*Task instructions*:
a: Reproduce everything in the weekly TriFacta update from "Federal Debt Reaching" down to "law’s entitlement expansion.".
b: In the weekly TriFacta update, what share of GDP does the Congressional Budget Office project federal debt held by the public will reach by the end of FY 2012?

--- Provided passage Enclosed Below ---

This Week's TriFacta - September 24

September 26, 2012
 

Jobs and the Economy

Unemployment Rates Increase or Remain Stagnant in 38 States: According to the Bureau of Labor statistics, state and local unemployment rates rose in more than half of the country, while rates remained stagnantly high in a dozen other states under the failed economic policies of President Obama. After nearly four years of failed policies, unemployment rates increased in 26 states in August. While Americans suffer through the worst unemployment crisis since the Great Depression, the Senate decided to leave town without taking action on 39 House-passed jobs bills and President Obama continues to call for a small business tax increase that would destroy more than 700,000 jobs

Spending

Federal Debt Reaching New Heights: In its updated budget and economic forecast, the Congressional Budget Office (CBO) projects that federal debt held by the public (as opposed to the total national debt which includes inter-governmental holdings) will reach 73 percent of GDP by the end of FY 2012, twice the 36 percent of GDP that it measured at the end of 2007 and the highest level since 1950. Despite House Republican’s successful efforts to reduce discretionary spending in consecutive years for the first time in a generation, the president’s failed policies continue to increase mandatory spending, even as he raids $700 billion from Medicare to pay for his new health care law’s entitlement expansion.

Medicare

ObamaCare Mandate Tax Even Worse than Anticipated: According to CBO’s recently released analysis, about 6 million people will pay a penalty for not buying government-approved health insurance in 2016, 2 million more than projected by CBO in 2010. According to the analysis, nearly 80 percent of the 6 million earn up to or less $200,000 a year. CBO also estimates that in 2016, more than half of the taxpayers who will be forced to pay the new mandate tax will have incomes less than 300 percent of poverty in 2016 ($36,000 for an individual; $73,800 for a family of four in 2016) and will pay roughly $1.6 billion in new taxes as a result of the health care law’s individual mandate tax, a direct contradiction to President Obama’s promise not to raise taxes on individuals making less than $200,000 a year and couples making less than $250,000.

--- End of Enclosed Provided passage ---
--- Entries shown Enclosed Below ---

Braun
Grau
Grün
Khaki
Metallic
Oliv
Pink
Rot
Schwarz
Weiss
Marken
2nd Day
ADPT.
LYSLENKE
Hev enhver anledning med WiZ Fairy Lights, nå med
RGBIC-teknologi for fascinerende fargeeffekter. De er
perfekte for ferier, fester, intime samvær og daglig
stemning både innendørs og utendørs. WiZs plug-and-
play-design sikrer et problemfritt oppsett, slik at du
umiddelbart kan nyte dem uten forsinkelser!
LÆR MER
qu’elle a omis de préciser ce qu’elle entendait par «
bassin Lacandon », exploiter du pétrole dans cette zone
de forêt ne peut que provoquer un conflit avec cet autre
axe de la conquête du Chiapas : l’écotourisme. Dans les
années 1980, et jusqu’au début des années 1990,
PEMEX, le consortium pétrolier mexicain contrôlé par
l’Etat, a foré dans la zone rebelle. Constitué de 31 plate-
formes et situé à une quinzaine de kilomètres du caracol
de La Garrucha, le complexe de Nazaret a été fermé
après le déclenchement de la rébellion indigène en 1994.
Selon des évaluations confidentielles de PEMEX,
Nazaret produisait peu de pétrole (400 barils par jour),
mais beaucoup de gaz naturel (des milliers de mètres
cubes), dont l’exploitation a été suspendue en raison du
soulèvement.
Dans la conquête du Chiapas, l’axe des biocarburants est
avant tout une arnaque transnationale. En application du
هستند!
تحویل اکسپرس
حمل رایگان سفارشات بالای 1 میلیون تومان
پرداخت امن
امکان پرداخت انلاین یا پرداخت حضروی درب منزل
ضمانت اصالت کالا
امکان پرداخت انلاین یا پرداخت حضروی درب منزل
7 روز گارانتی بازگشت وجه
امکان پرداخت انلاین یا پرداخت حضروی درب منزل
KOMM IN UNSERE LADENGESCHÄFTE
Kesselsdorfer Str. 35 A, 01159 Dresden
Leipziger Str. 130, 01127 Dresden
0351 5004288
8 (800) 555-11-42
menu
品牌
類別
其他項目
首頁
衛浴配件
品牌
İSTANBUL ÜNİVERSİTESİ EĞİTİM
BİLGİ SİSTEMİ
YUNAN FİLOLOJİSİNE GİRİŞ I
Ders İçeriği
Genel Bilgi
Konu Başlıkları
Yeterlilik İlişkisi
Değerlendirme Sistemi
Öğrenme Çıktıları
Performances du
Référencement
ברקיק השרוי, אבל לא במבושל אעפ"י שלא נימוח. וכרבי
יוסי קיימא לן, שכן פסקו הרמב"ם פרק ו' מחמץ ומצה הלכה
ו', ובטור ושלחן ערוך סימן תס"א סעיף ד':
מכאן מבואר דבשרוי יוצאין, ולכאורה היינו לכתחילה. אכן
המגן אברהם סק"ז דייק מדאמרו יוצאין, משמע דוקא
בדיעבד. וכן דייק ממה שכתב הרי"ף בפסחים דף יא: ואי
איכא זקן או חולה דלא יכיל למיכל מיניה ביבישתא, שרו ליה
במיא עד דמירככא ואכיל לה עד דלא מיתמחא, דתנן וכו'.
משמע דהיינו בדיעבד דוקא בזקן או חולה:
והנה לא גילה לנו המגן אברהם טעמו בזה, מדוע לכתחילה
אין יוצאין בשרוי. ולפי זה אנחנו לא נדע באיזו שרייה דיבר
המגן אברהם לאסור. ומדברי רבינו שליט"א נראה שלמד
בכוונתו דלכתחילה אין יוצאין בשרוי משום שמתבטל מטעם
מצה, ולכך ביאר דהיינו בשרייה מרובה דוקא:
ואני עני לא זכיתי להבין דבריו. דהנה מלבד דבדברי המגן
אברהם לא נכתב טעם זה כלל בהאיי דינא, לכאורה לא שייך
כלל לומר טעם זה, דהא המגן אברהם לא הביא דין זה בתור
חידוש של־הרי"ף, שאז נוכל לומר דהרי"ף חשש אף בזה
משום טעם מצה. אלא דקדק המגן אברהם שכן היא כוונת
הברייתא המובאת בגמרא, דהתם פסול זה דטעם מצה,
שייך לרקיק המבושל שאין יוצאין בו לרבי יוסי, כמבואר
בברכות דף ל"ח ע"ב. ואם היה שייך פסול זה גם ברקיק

--- End of Enclosed Entries shown ---

*Problem solutions*:
a:
Federal Debt Reaching New Heights: In its updated budget and economic forecast, the Congressional Budget Office (CBO) projects that federal debt held by the public (as opposed to the total national debt which includes inter-governmental holdings) will reach 73 percent of GDP by the end of FY 2012, twice the 36 percent of GDP that it measured at the end of 2007 and the highest level since 1950. Despite House Republican’s successful efforts to reduce discretionary spending in consecutive years for the first time in a generation, the president’s failed policies continue to increase mandatory spending, even as he raids $700 billion from Medicare to pay for his new health care law’s entitlement expansion.

b: 73 percent of GDP